There is increased evidence that steroids have a high anticatabolic effect. Thus, the rate at which protein in the muscle cell is broken down, is reduced.The steroid molecules occupy the cortisone receptors on the membrane of the muscle cell and block them.
Therefore, the cortisone produced by the body, a highly catabolic [reducing] hormone, cannot become effective and the muscle cell does not release protein.

Another advantage of steroids is that they increase the phosphocreatine synthesis (CP) in the muscle cell. CP is of crucial importance during the restoration of ATP.ATP is required for all muscle contractions since it is the fuel the muscles needs to enable it to work.
ATP is stored in the muscle cell and is changed into ADP (adenosine diphosphate) when needed.

This process releases energy, allowing the muscle to contract.To change ADP back to ATP,phosphocreatine (CP) is needed the more CP is needed.The more CP that is available, the faster ADP can be reconverted and the more ATP is thus available to the muscle.
In practice, this means that the muscle becomes stronger but not larger.

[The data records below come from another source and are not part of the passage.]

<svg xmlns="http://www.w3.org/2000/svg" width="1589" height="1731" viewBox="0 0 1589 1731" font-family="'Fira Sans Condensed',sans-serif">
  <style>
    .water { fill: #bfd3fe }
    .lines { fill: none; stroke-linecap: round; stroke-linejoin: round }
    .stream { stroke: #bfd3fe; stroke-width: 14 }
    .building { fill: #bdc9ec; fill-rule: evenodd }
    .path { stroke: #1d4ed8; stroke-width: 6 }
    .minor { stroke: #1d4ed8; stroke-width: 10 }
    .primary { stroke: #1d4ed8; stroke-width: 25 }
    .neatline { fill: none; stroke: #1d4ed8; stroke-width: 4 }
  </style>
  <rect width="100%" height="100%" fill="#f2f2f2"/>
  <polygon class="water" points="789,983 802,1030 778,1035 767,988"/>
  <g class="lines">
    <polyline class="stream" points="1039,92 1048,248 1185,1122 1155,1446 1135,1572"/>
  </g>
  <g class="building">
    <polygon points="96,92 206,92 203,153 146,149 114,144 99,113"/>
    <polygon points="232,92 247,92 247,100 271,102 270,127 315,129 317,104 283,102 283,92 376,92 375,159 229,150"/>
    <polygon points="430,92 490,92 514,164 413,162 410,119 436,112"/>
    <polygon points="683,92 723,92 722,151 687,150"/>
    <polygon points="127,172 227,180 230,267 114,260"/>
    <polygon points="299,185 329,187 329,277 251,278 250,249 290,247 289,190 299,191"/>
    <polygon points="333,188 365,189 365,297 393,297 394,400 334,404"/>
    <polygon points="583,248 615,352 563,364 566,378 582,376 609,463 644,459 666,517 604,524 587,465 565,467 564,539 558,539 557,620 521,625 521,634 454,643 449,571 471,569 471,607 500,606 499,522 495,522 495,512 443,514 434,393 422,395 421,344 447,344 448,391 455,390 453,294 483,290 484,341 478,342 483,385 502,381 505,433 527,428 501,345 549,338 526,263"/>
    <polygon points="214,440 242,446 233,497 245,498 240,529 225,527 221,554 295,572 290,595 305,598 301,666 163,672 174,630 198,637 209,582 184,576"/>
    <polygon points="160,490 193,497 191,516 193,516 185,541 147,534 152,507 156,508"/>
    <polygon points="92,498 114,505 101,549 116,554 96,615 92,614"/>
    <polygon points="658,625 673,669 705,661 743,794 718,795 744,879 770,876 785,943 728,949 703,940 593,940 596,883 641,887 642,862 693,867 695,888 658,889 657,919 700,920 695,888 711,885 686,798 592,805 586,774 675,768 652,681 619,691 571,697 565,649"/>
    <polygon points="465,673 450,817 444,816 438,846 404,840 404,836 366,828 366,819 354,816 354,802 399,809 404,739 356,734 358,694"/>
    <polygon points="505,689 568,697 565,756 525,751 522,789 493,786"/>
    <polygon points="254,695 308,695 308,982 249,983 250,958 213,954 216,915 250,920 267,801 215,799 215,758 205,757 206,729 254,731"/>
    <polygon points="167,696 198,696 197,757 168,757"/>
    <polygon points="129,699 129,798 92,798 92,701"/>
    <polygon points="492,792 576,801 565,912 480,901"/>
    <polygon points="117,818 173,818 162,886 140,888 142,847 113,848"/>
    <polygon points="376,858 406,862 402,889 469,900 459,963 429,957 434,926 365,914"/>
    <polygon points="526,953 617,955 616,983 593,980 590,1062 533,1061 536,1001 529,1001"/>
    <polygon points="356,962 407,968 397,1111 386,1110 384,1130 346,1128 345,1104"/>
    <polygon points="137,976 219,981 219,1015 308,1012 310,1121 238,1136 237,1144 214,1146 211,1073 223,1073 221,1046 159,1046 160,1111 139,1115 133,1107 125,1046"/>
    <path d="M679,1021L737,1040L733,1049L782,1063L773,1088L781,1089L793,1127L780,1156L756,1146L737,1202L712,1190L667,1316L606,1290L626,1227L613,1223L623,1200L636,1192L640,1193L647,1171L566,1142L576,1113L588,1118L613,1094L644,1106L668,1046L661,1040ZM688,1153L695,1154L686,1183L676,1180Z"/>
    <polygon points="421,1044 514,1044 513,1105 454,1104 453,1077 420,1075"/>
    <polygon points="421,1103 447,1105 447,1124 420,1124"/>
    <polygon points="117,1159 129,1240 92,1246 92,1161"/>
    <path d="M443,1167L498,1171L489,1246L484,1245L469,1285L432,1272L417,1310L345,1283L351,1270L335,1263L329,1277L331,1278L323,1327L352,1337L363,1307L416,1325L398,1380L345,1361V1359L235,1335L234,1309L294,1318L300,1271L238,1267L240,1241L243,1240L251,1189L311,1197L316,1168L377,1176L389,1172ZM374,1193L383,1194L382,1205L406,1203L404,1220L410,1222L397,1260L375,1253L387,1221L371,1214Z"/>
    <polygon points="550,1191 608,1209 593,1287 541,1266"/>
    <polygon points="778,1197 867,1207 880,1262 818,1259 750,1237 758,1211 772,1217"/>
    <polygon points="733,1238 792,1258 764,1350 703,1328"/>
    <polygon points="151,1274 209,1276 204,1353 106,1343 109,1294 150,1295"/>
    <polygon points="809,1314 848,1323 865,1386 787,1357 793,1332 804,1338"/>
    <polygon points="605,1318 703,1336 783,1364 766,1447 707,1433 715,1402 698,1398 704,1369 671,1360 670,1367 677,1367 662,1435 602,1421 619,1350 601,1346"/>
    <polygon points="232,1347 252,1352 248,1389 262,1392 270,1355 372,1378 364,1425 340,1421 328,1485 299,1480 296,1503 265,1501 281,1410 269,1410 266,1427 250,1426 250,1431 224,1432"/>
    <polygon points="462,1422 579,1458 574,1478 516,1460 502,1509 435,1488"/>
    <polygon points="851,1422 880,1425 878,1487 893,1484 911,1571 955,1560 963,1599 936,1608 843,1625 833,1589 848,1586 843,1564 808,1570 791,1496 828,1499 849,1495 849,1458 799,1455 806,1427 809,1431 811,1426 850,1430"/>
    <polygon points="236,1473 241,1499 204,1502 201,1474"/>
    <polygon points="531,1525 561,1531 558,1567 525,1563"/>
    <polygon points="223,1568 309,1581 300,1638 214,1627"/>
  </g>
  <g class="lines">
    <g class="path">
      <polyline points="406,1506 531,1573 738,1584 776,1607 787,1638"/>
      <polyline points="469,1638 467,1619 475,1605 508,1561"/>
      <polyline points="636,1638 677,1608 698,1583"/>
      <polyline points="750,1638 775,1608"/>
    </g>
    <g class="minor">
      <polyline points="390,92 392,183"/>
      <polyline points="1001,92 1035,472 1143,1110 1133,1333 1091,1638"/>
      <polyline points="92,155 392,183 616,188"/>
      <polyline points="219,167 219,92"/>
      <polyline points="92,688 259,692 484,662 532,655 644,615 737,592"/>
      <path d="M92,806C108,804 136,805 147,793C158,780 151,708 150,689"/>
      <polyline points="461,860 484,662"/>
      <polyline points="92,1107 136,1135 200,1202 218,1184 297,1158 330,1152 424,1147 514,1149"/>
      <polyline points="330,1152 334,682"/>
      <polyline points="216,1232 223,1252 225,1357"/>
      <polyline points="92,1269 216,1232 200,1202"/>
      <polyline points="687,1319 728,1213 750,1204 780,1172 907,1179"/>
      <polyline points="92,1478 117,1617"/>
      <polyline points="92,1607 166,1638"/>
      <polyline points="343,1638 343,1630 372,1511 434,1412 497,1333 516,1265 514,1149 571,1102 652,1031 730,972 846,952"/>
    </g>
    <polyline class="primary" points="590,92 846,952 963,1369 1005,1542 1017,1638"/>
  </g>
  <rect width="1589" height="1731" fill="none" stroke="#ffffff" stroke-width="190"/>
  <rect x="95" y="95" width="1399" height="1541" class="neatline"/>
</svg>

For those who have tried the steroid oxandrolone you will have noticed that this compound, for the most part results in a strength gain . This is made possible since oxandrolone highly increases the phosphocreatine synthesis in the muscle cell.

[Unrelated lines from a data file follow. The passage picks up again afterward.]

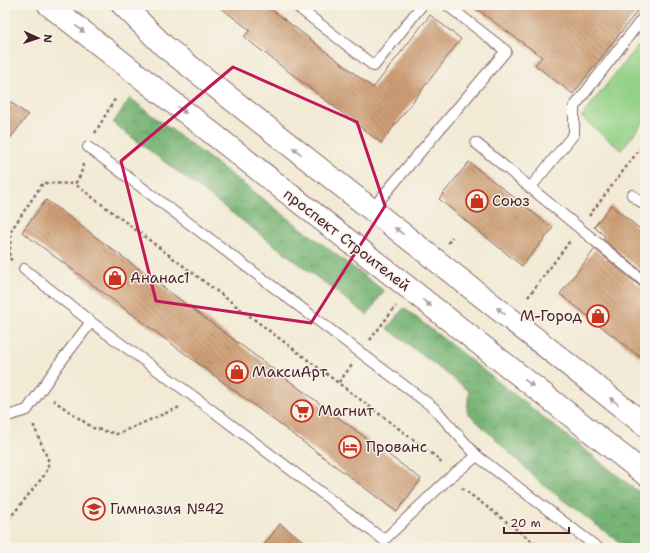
<svg xmlns="http://www.w3.org/2000/svg" width="650" height="553" viewBox="0 0 650 553" font-family="'Shantell Sans',sans-serif">
<style>
.forest{fill:url(#forest-crowns);stroke:#606a50}
.garden{fill:#94d288;stroke:#6f785a}
.building{fill:url(#building-back-hatch)}
.lines{fill:none;stroke-linecap:round;stroke-linejoin:round}
.service-casing{stroke:#856666;stroke-width:12}
.primary-casing{stroke:#856666;stroke-width:24}
.path{stroke:#856666;stroke-width:2.5;stroke-dasharray:3 3;stroke-linecap:butt}
.service{stroke:#fff;stroke-width:10}
.primary{stroke:#fff;stroke-width:22}
.oneway{fill:#ae9aa0}
.marked{fill:none;stroke:#c2185b;stroke-width:3;stroke-linejoin:round}
.labels{text-anchor:middle;dominant-baseline:central;stroke-width:3;stroke-linejoin:round;paint-order:stroke}
.poi-label{font-size:15px;fill:#4a1f2b;stroke:#f7f3e8;text-anchor:start}
.street-label{font-size:15px;fill:#4a1f2b;stroke:#f7f3e8}
</style>
<defs>
<pattern id="forest-crowns" width="20" height="18" patternUnits="userSpaceOnUse"><rect width="20" height="18" fill="#77b474"/><path d="M2 6a3 3 0 1 1 6 0M12 15a3 3 0 1 1 6 0" fill="none" stroke="#64925f"/></pattern>
<pattern id="building-back-hatch" width="6" height="6" patternUnits="userSpaceOnUse"><rect width="6" height="6" fill="#ce9e74"/><path d="M-1 5l2 2M0 0l6 6M5-1l2 2" fill="none" stroke="#a9805f"/></pattern>
</defs>
<rect width="100%" height="100%" fill="#f7f3e8"/>
<filter id="ink" filterUnits="userSpaceOnUse"><feTurbulence type="fractalNoise" baseFrequency=".025" numOctaves="2"/><feDisplacementMap in="SourceGraphic" scale="8" xChannelSelector="R" yChannelSelector="G"/><feConvolveMatrix kernelMatrix="1 2 1 2 8 2 1 2 1" color-interpolation-filters="sRGB"/></filter>
<filter id="wash" filterUnits="userSpaceOnUse"><feTurbulence type="fractalNoise" baseFrequency=".012" numOctaves="4" result="noise"/><feDisplacementMap in="SourceGraphic" scale="16" xChannelSelector="R" yChannelSelector="G"/><feGaussianBlur stdDeviation="0.9" result="paint"/><feColorMatrix in="noise" values="0 0 0 0 0 0 0 0 0 0 0 0 0 0 0 0 0 1.4 0 .05"/><feComposite in="paint" operator="in"/></filter>
<g filter="url(#wash)">
<rect width="100%" height="100%" fill="#f2ead5"/>
<g class="forest">
<polygon points="130,98 384,291 367,315 113,123"/>
<polygon points="404,308 645,497 645,548 627,548 542,484 467,412 469,391 387,328"/>
</g>
<polygon class="garden" points="637,46 645,52 645,120 621,150 581,117"/>
<g id="blocks">
<g class="building">
<polygon points="217,5 266,5 373,88 430,15 461,39 381,143 244,37 250,30"/>
<polygon points="471,5 642,5 573,94 535,65 542,57"/>
<polygon points="5,98 28,115 5,145"/>
<polygon points="469,162 553,228 522,266 439,199"/>
<polygon points="46,200 421,479 397,512 22,232"/>
<polygon points="611,205 645,233 645,274 603,239 605,236 594,227"/>
<polygon points="595,249 641,287 645,288 645,361 560,294"/>
<polygon points="280,524 313,548 262,548"/>
</g>
</g>
</g>
<g filter="url(#ink)">
<use href="#blocks" fill-opacity="0" stroke="#856666" stroke-width="1"/>
<g class="lines">
<g class="service-casing">
<g id="service">
<polyline points="295,5 374,66 422,5"/>
<polyline points="476,143 645,282"/>
<polyline points="88,147 434,408 477,456 598,548"/>
<polyline points="530,188 574,134 574,107 645,15"/>
<polyline points="632,195 645,205"/>
<polyline points="371,210 506,51 447,5"/>
<polyline points="24,269 91,322 197,399 384,540 449,478 477,456"/>
<polyline points="5,414 11,415 27,410 59,364 91,322"/>
</g>
</g>
<g class="primary-casing">
<g id="primary">
<polyline points="49,5 645,474"/>
<polyline points="123,5 164,46 645,425"/>
</g>
</g>
<g class="path">
<polyline points="95,133 115,99"/>
<polyline points="83,164 81,174 75,184 439,459 441,463"/>
<polyline points="589,216 645,142"/>
<polyline points="448,243 452,237"/>
<polyline points="12,260 9,258 12,229 43,183 75,184"/>
<polyline points="528,297 570,241"/>
<polyline points="370,340 396,306"/>
<polyline points="339,382 352,365"/>
<polyline points="53,400 93,428 117,434 180,407"/>
<polyline points="462,488 541,548"/>
<polyline points="5,524 46,473 49,462 33,424"/>
</g>
<use href="#service" class="service"/>
<use href="#primary" class="primary"/>
</g>
<defs><path id="oneway-solid" d="M-6-.8H1V-3.2L6.5 0L1 3.2V.8H-6Z"/></defs>
<g class="oneway">
<use href="#oneway-solid" transform="translate(80 29) rotate(38)"/>
<use href="#oneway-solid" transform="translate(182 110) rotate(38)"/>
<use href="#oneway-solid" transform="translate(297 151) rotate(-142)"/>
<use href="#oneway-solid" transform="translate(399 231) rotate(-142)"/>
<use href="#oneway-solid" transform="translate(427 303) rotate(38)"/>
<use href="#oneway-solid" transform="translate(501 311) rotate(-142)"/>
<use href="#oneway-solid" transform="translate(529 383) rotate(38)"/>
<use href="#oneway-solid" transform="translate(614 401) rotate(-142)"/>
</g>
</g>
<path class="marked" d="M233 67 357 122 385 206 311 323 156 301 121 161Z"/>
<defs>
<g id="shop-ring" transform="scale(1.15)"><circle r="9.5" fill="#f7f3e8" stroke="#c8321e" stroke-width="1.5"/><path d="M-5-2.5h2.3a2.7 3.5 0 0 1 5.4 0H5L5.5 6h-11ZM-1.5-2.5h3a1.5 2.3 0 0 0-3 0Z" fill="#c8321e"/></g>
<g id="supermarket-ring" transform="scale(1.15)"><circle r="9.5" fill="#f7f3e8" stroke="#c8321e" stroke-width="1.5"/><path d="M-6-5.5h2.5l.6 2H6L4.5 2H-2.5L-4.4-4H-6ZM-1.5 3.2a1.3 1.3 0 1 0 .1 0ZM3 3.2a1.3 1.3 0 1 0 .1 0Z" fill="#c8321e"/></g>
<g id="hotel-ring" transform="scale(1.15)"><circle r="9.5" fill="#f7f3e8" stroke="#c8321e" stroke-width="1.5"/><path d="M-6-4.5h1.5V1H6V5H4.5V3h-9V5H-6ZM-4 0a1.8 1.8 0 1 1 3.6 0ZM.5 0V-2.5h3Q6-2.5 6 0Z" fill="#c8321e"/></g>
<g id="school-ring" transform="scale(1.15)"><circle r="9.5" fill="#f7f3e8" stroke="#c8321e" stroke-width="1.5"/><path d="M0-5L7-2L0 1L-7-2ZM-4 1L0 2.5L4 1V4Q0 6-4 4Z" fill="#c8321e"/></g>
</defs>
<g fill-rule="evenodd">
<use href="#shop-ring" x="477" y="201"/>
<use href="#shop-ring" x="115" y="278"/>
<use href="#shop-ring" x="598" y="316"/>
<use href="#shop-ring" x="237" y="372"/>
<use href="#supermarket-ring" x="302" y="411"/>
<use href="#hotel-ring" x="350" y="447"/>
<use href="#school-ring" x="94" y="509"/>
</g>
<g class="labels">
<g class="poi-label">
<text x="492" y="201">Союз</text>
<text x="130" y="278">Ананас1</text>
<text x="582" y="316" text-anchor="end">М-Город</text>
<text x="252" y="372">МаксиАрт</text>
<text x="318" y="411">Магнит</text>
<text x="366" y="447">Прованс</text>
<text x="110" y="509">Гимназия №42</text>
</g>
<g class="street-label">
<text transform="translate(347 240) rotate(38)">проспект Строителей</text>
</g>
</g>
<rect width="650" height="553" fill="none" stroke="#f7f3e8" stroke-width="20"/>
<g transform="translate(38 38) rotate(93)" stroke="#f7f3e8" stroke-width="3" paint-order="stroke">
<path d="M0-3L7 15L0 10L-7 15Z" fill="#4a1f2b"/>
<text y="-6" font-size="11" font-weight="bold" text-anchor="middle" fill="#4a1f2b">N</text>
</g>
<path d="M504 527v6h65v-6" fill="none" stroke="#4a1f2b" stroke-width="2"/>
<text x="510" y="527" font-size="12" fill="#4a1f2b" stroke="#f7f3e8" stroke-width="3" paint-order="stroke">20 m</text>
</svg>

Another factor which benefits the atheletes is that the steroids store more carbohydrates in the muscle cell in the form of glycogen.
This process together with a higher liquid retention which takes place simultaneously, results in a higher muscle volume, improved endurance, and more strength .

Steroids also reduce the release of endogenouis insulin since the steroids allow the muscle cell to absorb nutrients [ carbohydrates in the form of glucose and protein in the form of amino acids] by depending less on the insulin.This helps the athlete in lowering the body fat content and hardening the muscle since insulin, in addition to being a highly anabolic hormone, also converts glucose into glycerol and then triglyceride, thus stimulating the growth of the fat cells.

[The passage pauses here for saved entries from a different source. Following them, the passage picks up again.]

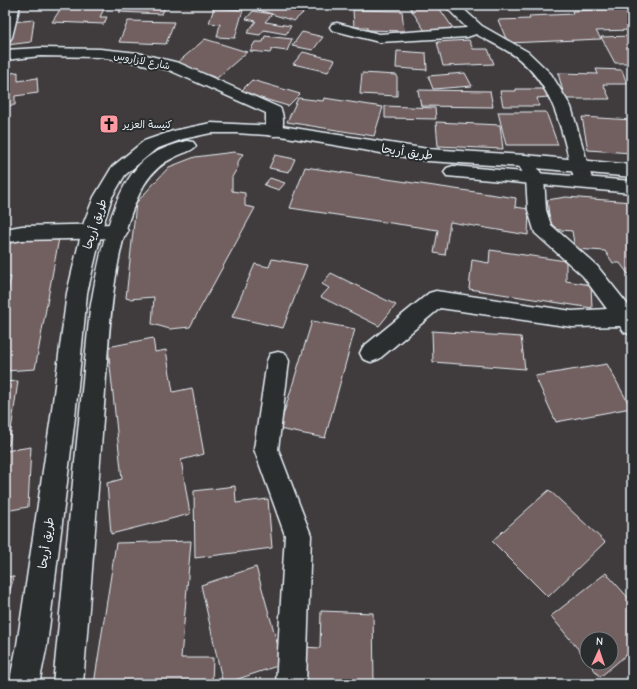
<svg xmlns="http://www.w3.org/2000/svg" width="637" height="689" font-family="'Comic Neue','Playpen Sans Arabic',sans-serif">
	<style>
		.building { fill: #725f5f; stroke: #e8f1f8 }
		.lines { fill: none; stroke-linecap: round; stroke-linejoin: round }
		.minor-casing { stroke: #e8f1f8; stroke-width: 3 }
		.tertiary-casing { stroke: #e8f1f8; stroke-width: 3 }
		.secondary-casing { stroke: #e8f1f8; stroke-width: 3 }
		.minor { fill: #2a2d2e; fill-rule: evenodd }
		.tertiary { fill: #2a2d2e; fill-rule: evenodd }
		.secondary { fill: #2a2d2e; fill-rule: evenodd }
		.labels { text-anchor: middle; stroke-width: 4; stroke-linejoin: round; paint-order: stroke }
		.far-street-label { font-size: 10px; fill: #e8f1f8; stroke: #2a2d2e }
		.far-poi-label { font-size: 10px; fill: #e8f1f8; stroke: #2a2d2e; text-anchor: start }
		.street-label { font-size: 12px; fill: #e8f1f8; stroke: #2a2d2e }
	</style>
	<rect width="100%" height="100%" fill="#403c3d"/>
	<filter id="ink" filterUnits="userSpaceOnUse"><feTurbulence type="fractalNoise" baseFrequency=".025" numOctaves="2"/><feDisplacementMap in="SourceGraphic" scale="8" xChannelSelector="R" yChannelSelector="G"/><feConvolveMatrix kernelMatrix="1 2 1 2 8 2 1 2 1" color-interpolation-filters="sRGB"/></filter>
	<g filter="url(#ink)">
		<path class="building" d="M 63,5 L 106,5 L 100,17 L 107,17 L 104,24 L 52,22 Z
			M 123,5 L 166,5 L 162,14 L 119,12 Z
			M 243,5 L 312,5 L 294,21 Z
			M 408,5 L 437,5 L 453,28 L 425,31 Z
			M 521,5 L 542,5 L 539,5 L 541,10 L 523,10 Z
			M 214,8 L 243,10 L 235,38 L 217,37 L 220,24 L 209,23 Z
			M 627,9 L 632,17 L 632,30 L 596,31 L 601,39 L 508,43 L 498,20 L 530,19 L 529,16 L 573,14 L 572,11 Z
			M 353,10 L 402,11 L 404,31 L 367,30 L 367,27 L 354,27 Z
			M 253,11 L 272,14 L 265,22 L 291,26 L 286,34 L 264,30 L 260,35 L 247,33 L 256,21 L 246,19 Z
			M 34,20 L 31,42 L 7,45 L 12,22 Z
			M 128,21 L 174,22 L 166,44 L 119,42 Z
			M 302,32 L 323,37 L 313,50 L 292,46 Z
			M 265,36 L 292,39 L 287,51 L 272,49 L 270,53 L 250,51 L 255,42 L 263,42 Z
			M 632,36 L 632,63 L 615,63 L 601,37 Z
			M 205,39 L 247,52 L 217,78 L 176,64 Z
			M 469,40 L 473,49 L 488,49 L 494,64 L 443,66 L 437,42 Z
			M 397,51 L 426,53 L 427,70 L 396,68 Z
			M 303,52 L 335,60 L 328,72 L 293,64 Z
			M 596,69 L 622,70 L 627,84 L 603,84 L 610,99 L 565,99 L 558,73 L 598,74 Z
			M 18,72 L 18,81 L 37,78 L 38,93 L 15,96 L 15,105 L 5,106 L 5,74 Z
			M 362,73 L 397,75 L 397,96 L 360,94 Z
			M 465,73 L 472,86 L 433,89 L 428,76 Z
			M 252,80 L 300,94 L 288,106 L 240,92 Z
			M 516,89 L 545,89 L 548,97 L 537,98 L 539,106 L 503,106 L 500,91 L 516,91 Z
			M 418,90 L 490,91 L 493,107 L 421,106 Z
			M 298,98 L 323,101 L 324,98 L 383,107 L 374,136 L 287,122 Z
			M 385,106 L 435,108 L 436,119 L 385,118 Z
			M 498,112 L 546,112 L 558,145 L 506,145 Z
			M 582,117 L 632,120 L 632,139 L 630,139 L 632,153 L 588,150 Z
			M 436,122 L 500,125 L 503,149 L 438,146 Z
			M 234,152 L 243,154 L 238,162 L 238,167 L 232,177 L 232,191 L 245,193 L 245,206 L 255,208 L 190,327 L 170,329 L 152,324 L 154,297 L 129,299 L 126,298 L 136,203 L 169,167 L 195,157 Z
			M 275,155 L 295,159 L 289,172 L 269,168 Z
			M 305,167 L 516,198 L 515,207 L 529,209 L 528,235 L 450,222 L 445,255 L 434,253 L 438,230 L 290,208 Z
			M 270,178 L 285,183 L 279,190 L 264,185 Z
			M 566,197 L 632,202 L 632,275 L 628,274 L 620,263 L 613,263 L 605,251 L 575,249 L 572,231 L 551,229 L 547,200 Z
			M 59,238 L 35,369 L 5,371 L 5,294 L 7,294 L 11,277 L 5,277 L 5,241 Z
			M 490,250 L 566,261 L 566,281 L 591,285 L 592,308 L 469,289 L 472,260 L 489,263 Z
			M 272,259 L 307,265 L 283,328 L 232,317 L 255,264 L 269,267 Z
			M 331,273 L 396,305 L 379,326 L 321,297 L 329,288 L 322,284 Z
			M 312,321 L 355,329 L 325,438 L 279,429 Z
			M 432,331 L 521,337 L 525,369 L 433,362 Z
			M 153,338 L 155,352 L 166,350 L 173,392 L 192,388 L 204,454 L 181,460 L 190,514 L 111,534 L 107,483 L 122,479 L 108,347 Z
			M 607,364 L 631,408 L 556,422 L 535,376 Z
			M 18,381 L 9,445 L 5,446 L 5,382 Z
			M 31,447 L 28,507 L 5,511 L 5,451 Z
			M 235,486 L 236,503 L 268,499 L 272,548 L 195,558 L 194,491 Z
			M 549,490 L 605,542 L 548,597 L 492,541 Z
			M 191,541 L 181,658 L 213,658 L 212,684 L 94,684 L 116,543 Z
			M 256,567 L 283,664 L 223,684 L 201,585 Z
			M 606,573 L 632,602 L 632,650 L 600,677 L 589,663 L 611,663 L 611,639 L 587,639 L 587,660 L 551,616 Z
			M 5,576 L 14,577 L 5,606 Z
			M 321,611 L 373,613 L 374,684 L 302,684 L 304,647 L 320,648 Z"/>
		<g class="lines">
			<defs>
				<path id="minor" d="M 6,5 L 20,5 L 12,37 L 10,40 L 5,41 Z
					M 444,5 L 459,5 L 482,26 L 528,52 L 551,74 L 571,107 L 593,182 L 590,186 L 584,188 L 578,186 L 575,182 C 562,135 558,92 519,59 C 507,49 490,42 476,34 L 467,37 L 379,42 L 332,30 L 330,27 L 332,24 L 337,23 L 379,34 L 467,28 Z
					M 40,48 L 100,49 L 138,53 L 179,63 L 280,108 C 284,114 284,129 280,135 L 274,136 L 268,135 L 266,131 L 266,113 L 169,70 L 138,63 L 100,57 L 40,56 L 5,60 L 5,50 Z
					M 525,155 L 531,157 L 544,178 L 546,210 L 551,225 L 597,266 L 632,310 L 632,335 L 624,332 L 620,326 L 572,327 L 440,308 L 379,359 L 371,362 L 363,359 L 360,353 L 363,347 L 429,293 L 436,291 L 572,311 L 607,309 L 583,276 L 535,233 L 528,210 L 526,178 L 516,161 L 519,157 Z
					M 278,352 L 286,354 L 289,361 L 278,449 L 311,535 L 306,684 L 276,684 L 285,535 L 254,449 L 267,361 L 270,354 Z"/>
				<path id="tertiary" d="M 118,224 L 125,226 L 128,231 L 125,236 L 118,238 L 22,240 L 5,243 L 5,229 L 22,226 Z"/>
				<path id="secondary" d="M 211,123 L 281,126 L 428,149 L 525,155 L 632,165 L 632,177 L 525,167 L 428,161 L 281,136 L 236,133 L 211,133 L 183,139 L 156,149 L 125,175 L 112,197 L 104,222 L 87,293 L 75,417 L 47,645 L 39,684 L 9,684 L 17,645 L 51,417 L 67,293 L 84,222 L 94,197 L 112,167 L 144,141 L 173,131 Z
					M 187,141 L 193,142 L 196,146 C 191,152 182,153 175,157 C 161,163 152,172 144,185 C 109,247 109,348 103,419 C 97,507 90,596 83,684 L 53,684 L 90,310 C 98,266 109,193 143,161 C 155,150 172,145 187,141 Z
					M 453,166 L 632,181 L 632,193 L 447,176 L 444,172 L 447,168 Z"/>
			</defs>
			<use href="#minor" class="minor-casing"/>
			<use href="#tertiary" class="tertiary-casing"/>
			<use href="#secondary" class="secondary-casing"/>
			<use href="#minor" class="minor"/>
			<use href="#tertiary" class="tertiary"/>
			<use href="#secondary" class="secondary"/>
		</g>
	</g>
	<defs>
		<symbol id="church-square" viewBox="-11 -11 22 22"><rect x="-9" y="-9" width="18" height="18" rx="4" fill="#ff9aa2" stroke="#2a2d2e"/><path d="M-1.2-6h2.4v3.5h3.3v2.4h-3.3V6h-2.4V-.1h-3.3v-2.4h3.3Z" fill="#111"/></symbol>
	</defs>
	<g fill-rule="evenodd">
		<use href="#church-square" x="98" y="113" width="22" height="22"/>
	</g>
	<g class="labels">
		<g class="far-street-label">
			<text transform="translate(142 60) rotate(11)" y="4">شارع لازاروس</text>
		</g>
		<g class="far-poi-label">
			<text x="123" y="128">كنيسة العزير</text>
		</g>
		<g class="street-label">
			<text transform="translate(407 152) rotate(8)" y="4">طريق أريحا</text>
			<text transform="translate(95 224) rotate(-72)" y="4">طريق أريحا</text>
			<text transform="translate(46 543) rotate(-82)" y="4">طريق أريحا</text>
		</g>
	</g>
	<rect width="637" height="689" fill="none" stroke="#2a2d2e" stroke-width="20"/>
	<rect x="10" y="10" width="617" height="669" fill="none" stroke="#e8f1f8" stroke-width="1.5" filter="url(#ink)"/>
	<g transform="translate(599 651) rotate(3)"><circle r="19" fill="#2a2d2e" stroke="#767b7f"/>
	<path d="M0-3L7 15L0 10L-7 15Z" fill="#ff9aa2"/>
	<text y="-6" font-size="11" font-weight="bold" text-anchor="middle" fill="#e8f1f8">N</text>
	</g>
</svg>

Those of you who have already taken steroids know that during training, a considerably improved pump effect in the respective muscles takes place, which by insiders is called 'steroid pump'.The reason for this is that steroids increase the blood volume and the amount of red blood cells in the body.The muscle has a larger appearance and becomes more vascular.

In addition to these advantages the increased blood flow calls for a greater transport of nutrients to the muscle cells.In particular, the highly androgenic steroids such as Dianabol ,testosterone and most of all Anadrol, cause a significant increase in the blood blood volume which sometimes results in an extreme pump during workouts.

The improved oxygen supply which results at the same time is often turned into an advantage by medium and long distance runners.

After the steroid receptor complex has done its job in the cell nucleus, the steroid molecule returns to the blood system and can either be reused briefly for the same purpose or changed into a weaker , ineffective molecule, which is then excreted through the urine.

Not all steroid molecules in the plasma (fluid portion of the blood)are, after exogenous administration, either directly bound to SHBG or present as free, active molecules. A certain portion can be immediately metabolized and eliminated by the body.

Another part, however can be converted into the female sex hormone estrogen.This is an aromatizing process and the term, at first, seems difficult to understand .

When taking a closer look at the structure of the male sex hormone testosterone and the female hormone estradiol it is noticed that both structures.The body can easily make the necessary structural changes on the molecule by using certain enzymes.

Certain steroid molecules, like parts of endogenous and exogenous testosterone, convert into dihydrotestosterone (DHT).
Although DHT shows a higher affinity to the receptors of the muscle cell than testosterone does - leading some experts to believe that DHT is more effective than testosterone - it also has a higher boding potential with the receptors of sebaceous glands and hair follicles.
It is interesting to note that DHT cannot be converted into estrogen. In the end, all these molecules are excreted as urine.